■ Stated goal
How many lines in the data below contain the string "true"? Reply with the number alone.

Stored entries
+--

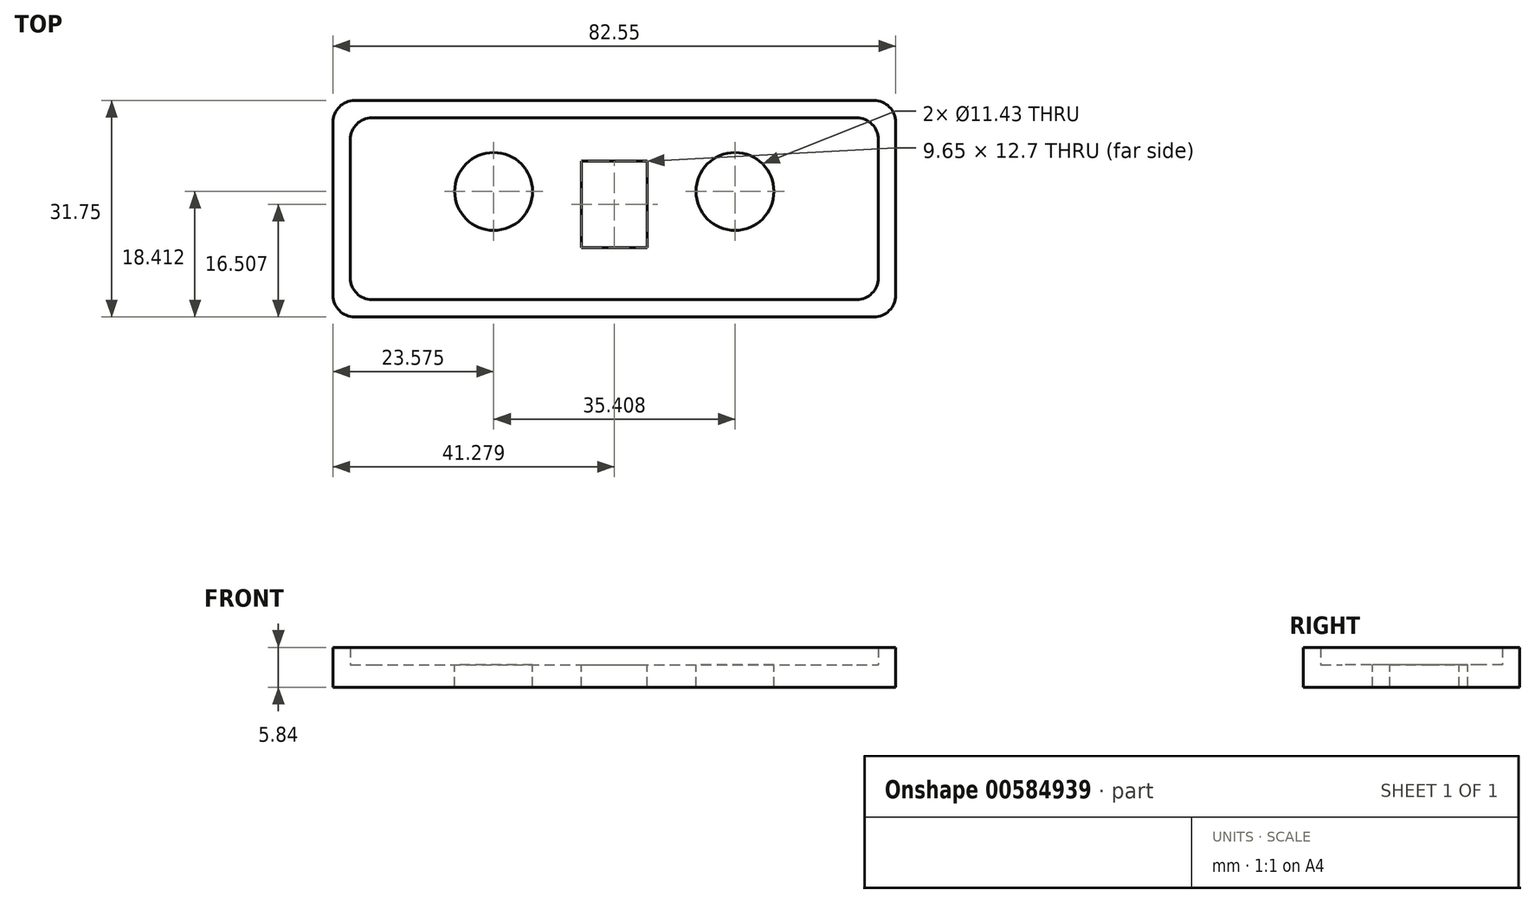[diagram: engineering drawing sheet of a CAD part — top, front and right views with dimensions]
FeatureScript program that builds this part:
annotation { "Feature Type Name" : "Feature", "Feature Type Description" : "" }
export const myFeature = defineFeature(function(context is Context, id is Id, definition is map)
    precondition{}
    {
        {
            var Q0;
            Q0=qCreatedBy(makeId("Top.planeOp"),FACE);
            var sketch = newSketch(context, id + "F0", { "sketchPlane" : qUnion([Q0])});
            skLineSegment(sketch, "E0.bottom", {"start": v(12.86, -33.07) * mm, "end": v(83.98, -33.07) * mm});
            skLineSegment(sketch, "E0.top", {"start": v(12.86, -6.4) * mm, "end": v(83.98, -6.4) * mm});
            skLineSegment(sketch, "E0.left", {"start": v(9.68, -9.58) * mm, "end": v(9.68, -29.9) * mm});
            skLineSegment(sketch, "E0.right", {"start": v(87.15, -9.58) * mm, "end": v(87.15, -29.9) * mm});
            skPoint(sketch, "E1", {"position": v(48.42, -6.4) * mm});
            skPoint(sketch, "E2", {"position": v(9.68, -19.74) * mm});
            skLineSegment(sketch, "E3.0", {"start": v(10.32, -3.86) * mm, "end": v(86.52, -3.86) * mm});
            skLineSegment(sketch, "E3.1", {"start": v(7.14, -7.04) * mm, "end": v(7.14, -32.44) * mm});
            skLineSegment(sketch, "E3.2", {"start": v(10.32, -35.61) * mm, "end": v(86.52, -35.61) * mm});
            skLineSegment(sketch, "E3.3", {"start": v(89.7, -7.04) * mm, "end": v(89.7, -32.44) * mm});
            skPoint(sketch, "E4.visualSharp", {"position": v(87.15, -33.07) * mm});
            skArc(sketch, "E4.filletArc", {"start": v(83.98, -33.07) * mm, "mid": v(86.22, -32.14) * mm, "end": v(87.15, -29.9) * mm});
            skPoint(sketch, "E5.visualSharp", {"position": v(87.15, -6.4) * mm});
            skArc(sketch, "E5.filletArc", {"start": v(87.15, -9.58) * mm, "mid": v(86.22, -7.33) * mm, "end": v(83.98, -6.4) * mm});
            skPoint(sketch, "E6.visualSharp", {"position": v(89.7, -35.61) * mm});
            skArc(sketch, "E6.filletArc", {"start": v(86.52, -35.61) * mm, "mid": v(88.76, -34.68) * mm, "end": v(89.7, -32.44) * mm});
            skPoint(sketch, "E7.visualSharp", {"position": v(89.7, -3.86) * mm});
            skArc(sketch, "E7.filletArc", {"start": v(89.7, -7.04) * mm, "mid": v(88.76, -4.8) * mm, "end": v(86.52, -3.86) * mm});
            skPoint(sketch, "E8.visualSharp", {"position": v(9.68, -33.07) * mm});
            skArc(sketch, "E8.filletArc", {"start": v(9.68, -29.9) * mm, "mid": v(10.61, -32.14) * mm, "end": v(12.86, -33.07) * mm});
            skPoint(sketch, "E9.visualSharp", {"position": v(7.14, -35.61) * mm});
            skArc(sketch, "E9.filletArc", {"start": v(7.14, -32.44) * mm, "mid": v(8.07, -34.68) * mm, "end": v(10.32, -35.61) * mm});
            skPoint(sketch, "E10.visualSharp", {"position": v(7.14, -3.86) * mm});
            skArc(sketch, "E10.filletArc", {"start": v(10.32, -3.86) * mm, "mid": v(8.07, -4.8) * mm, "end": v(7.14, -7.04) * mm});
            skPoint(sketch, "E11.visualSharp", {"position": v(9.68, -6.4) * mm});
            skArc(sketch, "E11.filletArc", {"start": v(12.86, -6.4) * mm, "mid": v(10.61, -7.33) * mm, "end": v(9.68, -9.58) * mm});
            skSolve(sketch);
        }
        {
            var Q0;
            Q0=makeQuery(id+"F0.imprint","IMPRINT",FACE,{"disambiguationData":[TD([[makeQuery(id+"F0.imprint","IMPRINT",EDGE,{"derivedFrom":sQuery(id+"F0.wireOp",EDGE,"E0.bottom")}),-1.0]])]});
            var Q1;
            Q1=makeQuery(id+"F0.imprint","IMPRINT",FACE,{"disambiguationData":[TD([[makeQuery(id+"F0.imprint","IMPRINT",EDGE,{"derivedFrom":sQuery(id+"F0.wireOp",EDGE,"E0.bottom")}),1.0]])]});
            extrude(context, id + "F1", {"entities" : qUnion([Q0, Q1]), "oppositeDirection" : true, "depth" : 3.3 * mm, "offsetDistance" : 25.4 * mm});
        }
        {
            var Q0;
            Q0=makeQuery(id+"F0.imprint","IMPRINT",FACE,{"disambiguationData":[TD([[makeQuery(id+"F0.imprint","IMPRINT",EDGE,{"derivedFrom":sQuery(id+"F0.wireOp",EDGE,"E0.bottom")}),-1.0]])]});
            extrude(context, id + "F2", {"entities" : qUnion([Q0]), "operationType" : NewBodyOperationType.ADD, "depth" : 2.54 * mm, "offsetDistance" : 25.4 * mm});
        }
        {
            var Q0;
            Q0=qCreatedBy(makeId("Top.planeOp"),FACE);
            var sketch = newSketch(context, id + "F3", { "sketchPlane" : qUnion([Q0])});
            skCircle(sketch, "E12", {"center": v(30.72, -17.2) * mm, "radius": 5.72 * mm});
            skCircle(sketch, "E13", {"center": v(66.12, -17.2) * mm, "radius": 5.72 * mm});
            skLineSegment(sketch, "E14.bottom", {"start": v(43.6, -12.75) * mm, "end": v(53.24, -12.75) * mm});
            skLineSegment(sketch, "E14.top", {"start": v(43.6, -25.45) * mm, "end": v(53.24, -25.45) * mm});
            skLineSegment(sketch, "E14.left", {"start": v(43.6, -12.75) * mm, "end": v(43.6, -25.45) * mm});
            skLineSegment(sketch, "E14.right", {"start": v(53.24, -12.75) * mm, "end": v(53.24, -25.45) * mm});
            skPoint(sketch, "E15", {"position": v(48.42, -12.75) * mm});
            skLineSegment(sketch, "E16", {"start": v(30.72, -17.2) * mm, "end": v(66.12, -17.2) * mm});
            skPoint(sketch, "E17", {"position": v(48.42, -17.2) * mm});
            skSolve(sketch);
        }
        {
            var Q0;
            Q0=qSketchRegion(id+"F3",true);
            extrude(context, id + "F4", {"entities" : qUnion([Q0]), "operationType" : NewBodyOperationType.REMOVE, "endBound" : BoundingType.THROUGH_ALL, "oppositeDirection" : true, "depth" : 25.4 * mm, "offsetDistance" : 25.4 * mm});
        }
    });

+--

■ Solved exercise
3